Returns Gaussian filtered 'frames' ndarray over first dimension
Parameters
----------
data: nImg x Ly x Lx
sigma: float
windowing parameter
Returns
-------
smoothed_data: nImg x Ly x Lx
Smoothed data
"""
return gaussian_filter1d_mt(data, sigma=sigma, axis=0)
Wow you've accomplished some pretty sweet things these past couple days! Amazing speed-ups and work!
This upcoming weekend I'll see if I alter things on one of my environments to do this on our hardware. I'm sure since it worked for you it'll work for us too but it'd be good to test it out and see for sure.
Also what did you use to profile it that way? I'm super curious about how to do that properly...

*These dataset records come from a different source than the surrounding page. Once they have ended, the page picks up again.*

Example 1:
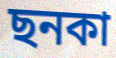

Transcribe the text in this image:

ছনকা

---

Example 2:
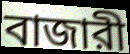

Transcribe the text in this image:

বাজারী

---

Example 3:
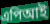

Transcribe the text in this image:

এপিআই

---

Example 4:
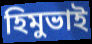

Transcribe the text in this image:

হিমুভাই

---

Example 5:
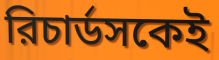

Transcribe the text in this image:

রিচার্ডসকেই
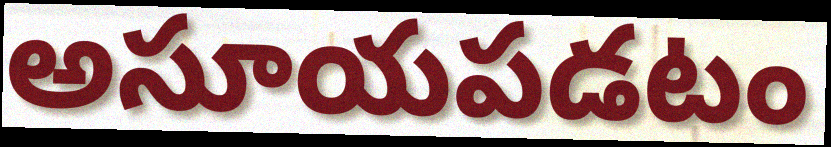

Pretty happy with the speed now. Would be curious to hear your results with dual-Epyc. I did not fully optimize and cross-check results (e.g., number of workers may not be optimal, I guess other functions could be parallel as well, I did not cross-check results with s2p defaults yet - but looks ok so far).
To profile: prun
and lprun
https://jakevdp.github.io/PythonDataScienceHandbook/01.07-timing-and-profiling.html
This also means: The whole issue probably only matters when smoothing in time
(ops 'smooth_sigma_time' set to something else than 0)
I'll have some time today in between imaging mice to try running suite2p on the dual-EPYC if it's available. I'll see if I can reproduce the performance increases on it. Would be fun to try and make an installation/docs PR out of this but don't have experience in software packaging at all.
Great! Curious to hear the results. I made this for the lab - see link below. The install sequence is not intellectually gratifying (read: that just ended up with the right combination of versions):
One thing: make sure to use the github version of the multithreading snippet (in the Evernote). The one posted above runs the risk of scrambling processing chunks.
https://www.evernote.com/shard/s4/sh/5b256de6-3809-f4f9-5a57-66e793917ecd/R7Js0zFUBeFljkpcf7iI9AQvY62OtdV35qjyEvsxGZytjhL-yshPiiI1wg
I got things running on our dual-EPYC today on a short recording and as far as I can tell things were working well! Didn't notice any slowdowns, looked like the threads were going gangbusters. Just haven't had a chance to validate whether or not things are the same on different hardware/different implementation. I think it'll take me a bit to have time to do that.